Lemma 3: Let $R$ be a ring not necessary has a multiplicative identity. If $e$ is an idempotent element in $R$ and $eR=Re$, then $e\in Z(R)$. See T. Y. Lam's book: Exercises in classical ring theory 2e, p.316, exercise 22.3 A.
The proof of these lemma see the end of this answer.
We state the theorem again, the hypothesis noncommutative, $\nexists$, has no unity are redundant.

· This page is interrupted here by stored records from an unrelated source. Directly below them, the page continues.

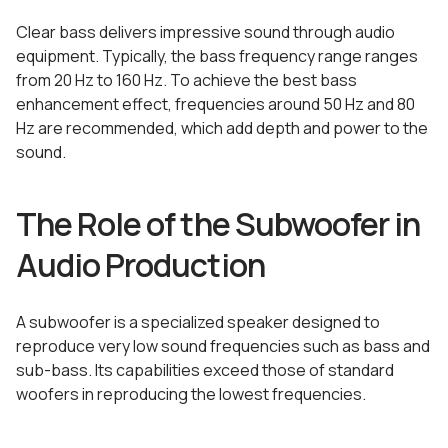
Clear bass delivers impressive sound through audio
equipment. Typically, the bass frequency range ranges
from 20 Hz to 160 Hz. To achieve the best bass
enhancement effect, frequencies around 50 Hz and 80
Hz are recommended, which add depth and power to the
sound.
The Role of the Subwoofer in
Audio Production
A subwoofer is a specialized speaker designed to
reproduce very low sound frequencies such as bass and
sub-bass. Its capabilities exceed those of standard
woofers in reproducing the lowest frequencies.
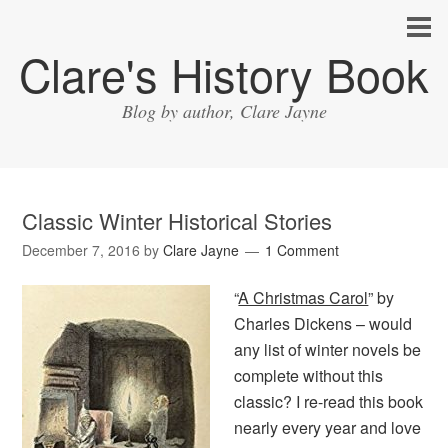
Clare's History Book
Blog by author, Clare Jayne
Classic Winter Historical Stories
December 7, 2016
by
Clare Jayne
1 Comment
“
A Christmas Carol
” by
Charles Dickens – would
any list of winter novels be
complete without this
classic? I re-read this book
nearly every year and love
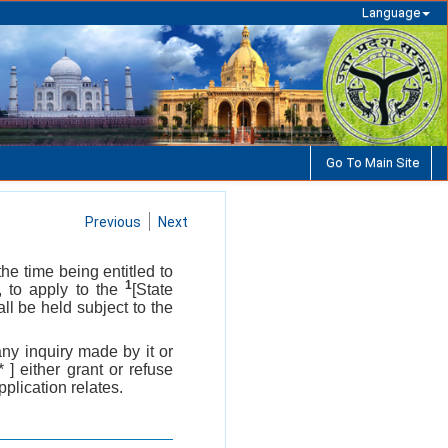
Language
Go To Main Site
Previous
Next
the time being entitled to
1
, to apply to the
[State
ll be held subject to the
any inquiry made by it or
 * ] either grant or refuse
pplication relates.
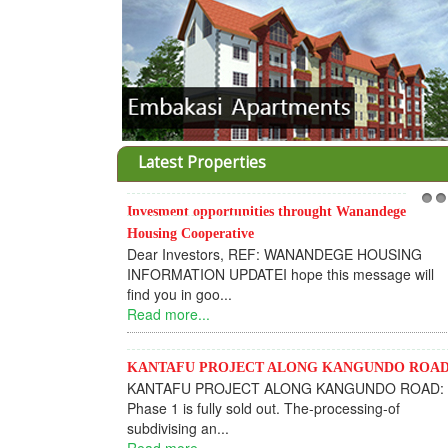
Latest Properties
Invesment opportunities throught Wanandege
1
2
Housing Cooperative
Dear Investors, REF: WANANDEGE HOUSING
INFORMATION UPDATEI hope this message will
find you in goo...
Read more...
KANTAFU PROJECT ALONG KANGUNDO ROA
KANTAFU PROJECT ALONG KANGUNDO ROAD:
Phase 1 is fully sold out. The-processing-of
subdivising an...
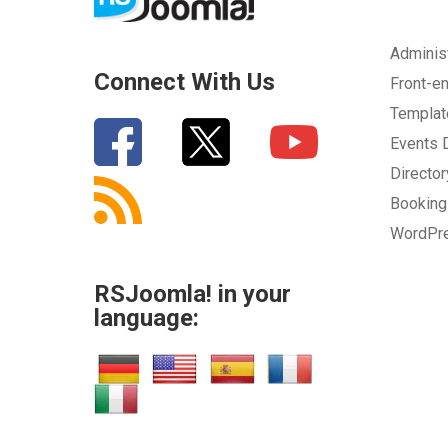
Adminis
Connect With Us
Front-e
Templa
Events
Directo
Bookin
WordPr
RSJoomla! in your
language:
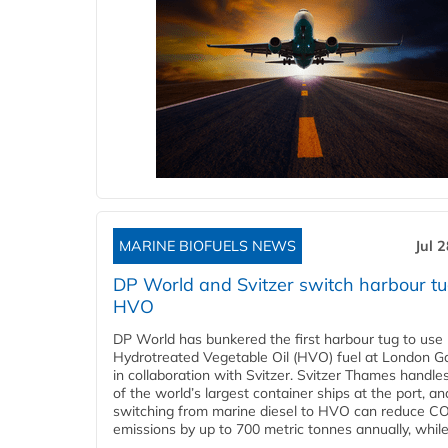
MARINE BIOFUELS NEWS
Jul 
DP World and Svitzer switch harbour tu
HVO
DP World has bunkered the first harbour tug to us
Hydrotreated Vegetable Oil (HVO) fuel at London G
in collaboration with Svitzer. Svitzer Thames handl
of the world’s largest container ships at the port, an
switching from marine diesel to HVO can reduce C
emissions by up to 700 metric tonnes annually, while.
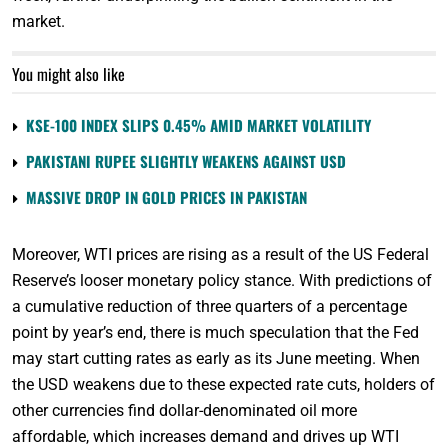
market.
You might also like
KSE-100 INDEX SLIPS 0.45% AMID MARKET VOLATILITY
PAKISTANI RUPEE SLIGHTLY WEAKENS AGAINST USD
MASSIVE DROP IN GOLD PRICES IN PAKISTAN
Moreover, WTI prices are rising as a result of the US Federal
Reserve’s looser monetary policy stance. With predictions of
a cumulative reduction of three quarters of a percentage
point by year’s end, there is much speculation that the Fed
may start cutting rates as early as its June meeting. When
the USD weakens due to these expected rate cuts, holders of
other currencies find dollar-denominated oil more
affordable, which increases demand and drives up WTI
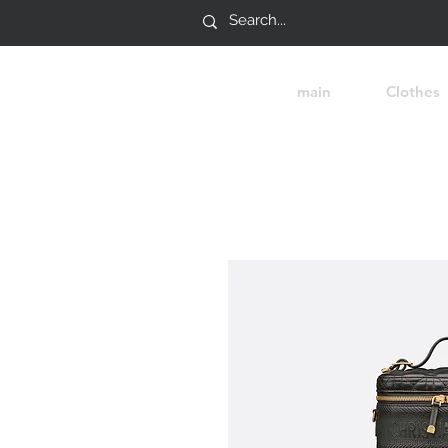
main
Clothes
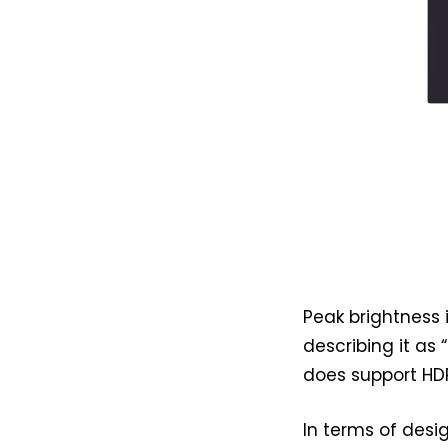
Peak brightness 
describing it as
does support HD
In terms of desig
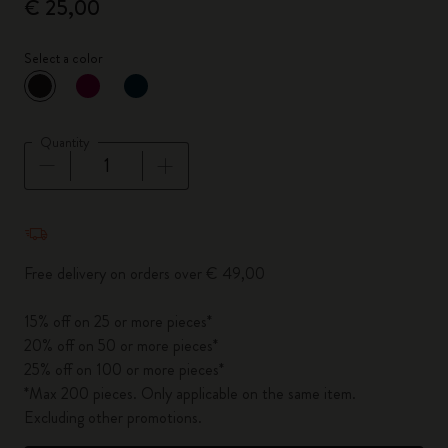
€ 25,00
Select a color
selected
*
Selected color
Quantity
Quantity updated to 1
Free delivery on orders over € 49,00
15% off on 25 or more pieces*
20% off on 50 or more pieces*
25% off on 100 or more pieces*
*Max 200 pieces. Only applicable on the same item.
Excluding other promotions.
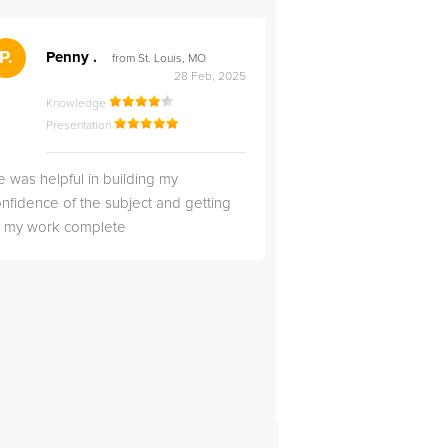
">
P.
RS
Penny .
Rebecca S
from St. Louis, MO
from Salt Lak
28 Feb, 2025
Knowledge
Knowledge
Presentation
Presentation
 was helpful in building my
Christopher was very 
nfidence of the subject and getting
likable.
ll my work complete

Let $R$ be an indecomposable ring with $(R,+)\cong(\Bbb{Z}_2\oplus \Bbb{Z}_4,+)$. If $R$ has a nonzero idempotent element $e$, then $ord(e)=4$, where $ord(x)$ denote the additive order of the element $x$.
The proof of the theorem.
Since $|(R,+)|=4$, by Lagrange's Theorem, $ord(e)\in\{1, 2, 4\}$. Since $e\neq 0$, so $ord(e)\neq 1$. If $ord(e)=2$, then we select $b\in R$, where $ord(b)=4$, suct that $R=\langle e\rangle +\langle b\rangle=\{0,b,2b,3b,e,b+e,2b+e,3b+e\}$. It is easy to know that $Re=\{0,be,e,be+e\}$ and $eR=\{0,eb,e,eb+e\}$. There are three cases, $|Re|=4$, $|eR|=4$ and $|Re|=|eR|=2$. We show that whatever which case, there is a contradiction. Therefore, $ord(e)=4$.

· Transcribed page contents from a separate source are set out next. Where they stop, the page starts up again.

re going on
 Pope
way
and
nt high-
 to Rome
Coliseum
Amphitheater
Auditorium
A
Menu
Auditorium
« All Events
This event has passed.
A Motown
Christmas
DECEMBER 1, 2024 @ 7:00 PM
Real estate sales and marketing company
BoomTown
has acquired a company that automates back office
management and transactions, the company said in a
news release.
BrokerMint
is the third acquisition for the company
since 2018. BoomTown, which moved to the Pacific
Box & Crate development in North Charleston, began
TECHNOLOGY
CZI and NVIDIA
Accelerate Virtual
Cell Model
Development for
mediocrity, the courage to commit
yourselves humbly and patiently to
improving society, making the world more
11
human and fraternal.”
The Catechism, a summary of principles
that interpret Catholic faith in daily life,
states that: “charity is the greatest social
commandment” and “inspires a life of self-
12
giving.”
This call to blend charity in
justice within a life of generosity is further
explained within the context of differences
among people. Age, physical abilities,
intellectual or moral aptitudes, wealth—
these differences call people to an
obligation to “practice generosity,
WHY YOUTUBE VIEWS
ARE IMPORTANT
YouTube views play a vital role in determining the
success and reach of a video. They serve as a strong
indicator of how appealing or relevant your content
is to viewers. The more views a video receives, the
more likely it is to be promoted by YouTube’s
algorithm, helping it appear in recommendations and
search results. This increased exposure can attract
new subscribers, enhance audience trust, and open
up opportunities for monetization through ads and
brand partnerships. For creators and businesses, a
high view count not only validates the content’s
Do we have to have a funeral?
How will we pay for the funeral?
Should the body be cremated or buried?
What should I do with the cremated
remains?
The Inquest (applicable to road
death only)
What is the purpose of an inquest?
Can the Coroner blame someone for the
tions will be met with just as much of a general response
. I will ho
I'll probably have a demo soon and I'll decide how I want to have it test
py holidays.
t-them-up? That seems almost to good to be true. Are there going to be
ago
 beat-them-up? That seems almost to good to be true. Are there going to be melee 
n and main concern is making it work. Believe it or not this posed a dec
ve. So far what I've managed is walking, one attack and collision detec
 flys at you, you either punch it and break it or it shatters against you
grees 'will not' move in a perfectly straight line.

If $|Re|=4$, then $be\neq e$ and $be\neq 0$. Since $2(be)=b(2e)=0$ and there are three elements $2b, e$ and $2b+e$ in $R$ whose additive order is 2. Thus, $be\in \{2b, 2b+e\}$. If $be=2b$, then $be=be^2=(be)e=2be=b(2e)=0$, a contradiction. Similarly, $be=2b+e$ implies that $be=be^2=(be)e=(2b+e)e=2be+e^2=e$, a contradiction. Therefore, $|Re|\neq 4$. By the similar argument, we have $|eR|\neq 4$.
The remain case is $|eR|=|Re|=2$. In this case, since $\{0,e\}\subseteq Re,eR$, hence $Re=eR$. By Lemma 3, $e\in Z(R)$. Furthermore, by Lemma 2, $R\cong eR\oplus (R-eR)$. Since $eR\neq R$, contrary to the hypothesis $R$ is indecomposable.
The proof of Lemma 2: $A$ and $B$ are ideals of $R$ could be directly verified, we only verify some axioms of the ideal. $$ \forall er_1, er_2\in eR, (er_1)(er_2) \stackrel{e\in Z(R)}{=} e^2 r_1 r_2 \stackrel{e^2=e}{=} e r_1 r_2\in eR, $$ $$ \forall er\in eR, r'\in R, r'er \stackrel{e\in Z(R)}{=} err'\in eR. $$ For all $r\in R$, $r=er+(r-er)\in A+B$, then $R=A+B$. If $x=er_1=r_2-er_2\in A\cap B$, then multiplying $e$ to both side of this identity, we get $$ ex=e^2r_1=er_2-e^2 r_2=er_2-er_2=0. $$ Then $$ x=er_1=e^2 r_1=e(er_1)=ex=0. $$ That is, $A\cap B=\{0\}$. Then by Lemma 1, $R\cong A\oplus B$.
The proof of Lemma 3: For all $r\in R$. \begin{eqnarray*} & & er-ere=e(r-re)\in eR=Re\\ & \Rightarrow & er-ere=r_1 e...(*)\\ & \stackrel{\mbox{right multiplying }e}{\Rightarrow} & ere-ere^2=r_1 e^2=r_1 e\\ & \Rightarrow & r_1 e=0\\ & \stackrel{(*)}{\Rightarrow} & er-ere=r_1 e=0\\ & \Rightarrow & er=ere. \end{eqnarray*}
Similarly, since $re-ere=(r-er)e\in Re=eR$, we can get $re=ere$. Therefore, $er=ere=re$.